═══ Selected excerpt

In a classic example of the deep regulatory capture that pervades what passes for “marine protection” in California, the head of the oil industry trade association that lobbies for the Plains All American Pipeline corporation happens to be the very same “marine guardian” who chaired the panel that created the so-called “marine protected areas” that were fouled by the spill.
“Plains All American, the owner of the pipeline, is a member of the Western States Petroleum Association,” proclaimed Catherine Reheis-Boyd, President of the Western States Petroleum Association (WSPA), in her statement responding to the spill in May 2015.
In an apparent conflict of interest, Reheis-Boyd served as the chair of the Marine Life Protection Act (MLPA) initiative Blue Ribbon Task Force to create so-called marine “protected areas” (MPAs) in Southern California.
Four “marine protected areas” created under Reheis-Boyd — the Goleta Slough, Campus Point, Naples and Kashtayit State Marine Conservation Areas — were imperiled by the oil spill that started at Refugio State Beach.
She also served on the task forces for the Central Coast, North Central Coast, and North Coast from 2004 to 2012, as well as on a federal marine protected areas panel from 2003 to 2014. She served on these panels as the oil industry was fracking off the Southern California Coast.
Yet not one government official, NGO representative or reporter (except this one) mentioned that the head oil industry lobbyist promoting the expansion of offshore drilling and opposing legislation increasing protection of the California coast was the same state official who headed the panel to create questionable Southern California “marine protected areas” that don’t protect the ocean from fracking, offshore drilling, pollution, seismic testing and human impacts on the ocean other than sustainable fishing and gathering.

══════
═══ Provided records

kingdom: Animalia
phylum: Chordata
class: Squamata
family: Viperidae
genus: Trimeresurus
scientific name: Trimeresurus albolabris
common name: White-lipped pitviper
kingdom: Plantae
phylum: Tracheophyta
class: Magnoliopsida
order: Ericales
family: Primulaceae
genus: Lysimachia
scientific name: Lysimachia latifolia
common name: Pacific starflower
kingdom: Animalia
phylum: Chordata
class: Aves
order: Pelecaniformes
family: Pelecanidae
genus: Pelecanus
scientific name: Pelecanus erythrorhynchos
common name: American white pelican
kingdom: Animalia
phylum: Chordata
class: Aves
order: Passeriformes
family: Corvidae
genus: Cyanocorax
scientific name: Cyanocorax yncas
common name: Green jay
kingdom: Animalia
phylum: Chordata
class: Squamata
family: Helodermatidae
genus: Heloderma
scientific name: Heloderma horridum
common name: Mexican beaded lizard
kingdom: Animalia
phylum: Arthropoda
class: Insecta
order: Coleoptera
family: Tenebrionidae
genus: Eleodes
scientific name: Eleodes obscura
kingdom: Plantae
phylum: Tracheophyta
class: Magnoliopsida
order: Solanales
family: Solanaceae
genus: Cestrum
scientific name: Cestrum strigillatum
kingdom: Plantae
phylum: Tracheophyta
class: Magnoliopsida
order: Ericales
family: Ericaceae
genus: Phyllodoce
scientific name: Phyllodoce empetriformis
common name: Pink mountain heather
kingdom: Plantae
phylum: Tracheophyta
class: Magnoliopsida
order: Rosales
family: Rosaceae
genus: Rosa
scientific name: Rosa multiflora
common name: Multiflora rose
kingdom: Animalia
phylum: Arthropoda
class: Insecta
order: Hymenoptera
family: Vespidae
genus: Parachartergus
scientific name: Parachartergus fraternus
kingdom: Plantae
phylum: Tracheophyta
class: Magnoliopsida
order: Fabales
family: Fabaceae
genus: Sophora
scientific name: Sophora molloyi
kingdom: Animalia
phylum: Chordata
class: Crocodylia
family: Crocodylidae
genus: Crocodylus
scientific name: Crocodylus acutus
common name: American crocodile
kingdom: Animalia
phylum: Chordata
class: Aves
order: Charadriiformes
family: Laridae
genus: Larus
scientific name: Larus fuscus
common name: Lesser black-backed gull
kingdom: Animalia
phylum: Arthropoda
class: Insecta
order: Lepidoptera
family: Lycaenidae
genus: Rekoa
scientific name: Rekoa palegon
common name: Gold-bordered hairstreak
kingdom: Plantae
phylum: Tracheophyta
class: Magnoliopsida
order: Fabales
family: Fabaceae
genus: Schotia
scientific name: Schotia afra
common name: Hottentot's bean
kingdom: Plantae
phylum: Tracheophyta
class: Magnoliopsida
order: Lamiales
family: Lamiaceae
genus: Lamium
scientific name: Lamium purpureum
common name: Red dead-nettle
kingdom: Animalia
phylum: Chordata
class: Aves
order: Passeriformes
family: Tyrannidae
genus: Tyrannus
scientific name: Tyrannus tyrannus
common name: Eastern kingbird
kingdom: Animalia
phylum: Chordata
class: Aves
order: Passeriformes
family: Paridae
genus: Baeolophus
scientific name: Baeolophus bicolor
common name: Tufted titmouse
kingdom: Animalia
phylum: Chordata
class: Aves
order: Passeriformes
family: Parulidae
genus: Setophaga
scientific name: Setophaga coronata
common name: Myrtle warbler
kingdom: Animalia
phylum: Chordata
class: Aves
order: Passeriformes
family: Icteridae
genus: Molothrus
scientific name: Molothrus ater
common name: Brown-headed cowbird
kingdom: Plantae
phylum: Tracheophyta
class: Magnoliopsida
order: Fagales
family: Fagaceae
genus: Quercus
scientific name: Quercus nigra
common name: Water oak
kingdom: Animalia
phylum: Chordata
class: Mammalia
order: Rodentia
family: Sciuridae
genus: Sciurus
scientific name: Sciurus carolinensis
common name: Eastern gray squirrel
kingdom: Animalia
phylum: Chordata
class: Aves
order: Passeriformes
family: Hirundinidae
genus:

══════

**Check your understanding:**
- a) In the excerpt about the oil spill and California's marine protected areas, what organization was Catherine Reheis-Boyd president of?
- b) Continue the excerpt about the oil spill and California's marine protected areas from its last sentence.

**Answers to the problems:**
- a) The Western States Petroleum Association (WSPA).

- b)
Background: Big Oil exerts enormous influence over California regulators
Big Oil is the biggest and most powerful corporate lobby in Sacramento — and the Western States Petroleum Association (WSPA) is the biggest and most powerful lobbying organization. Big Oil, along with corporate agribusiness, developers, big water agencies, timber companies, and other Big Money interests, has captured the regulatory apparatus in California.
From January 1 to March 31, 2020, the same time that the Newsom Administration approved 1,623 new onshore oil drilling permits, according to Department of Conservation data analyzed by Consumer Watchdog and the Fractracker Alliance, WSPA spent $1,089,702 lobbying state officials.
Chevron spent even more: $1,638,497 in the first quarter of 2020 to influence legislators, the Governor’s Office and other state officials. The two oil industry giants combined to spend a total of $2,728,199 lobbying from January 1 to March 31.
Other big spenders on lobbying in the first quarter of 2020 include Aera Energy, formed in June 1997 and jointly owned by affiliates of Shell and ExxonMobil, with $290,826, and the California Resources Corporation, formerly Occidental Petroleum, with $213,489.
In the second quarter of 2020, WSPA spent $1,220,986 while Chevron spent $974,322 on lobbying in California, a total of $2,195,308.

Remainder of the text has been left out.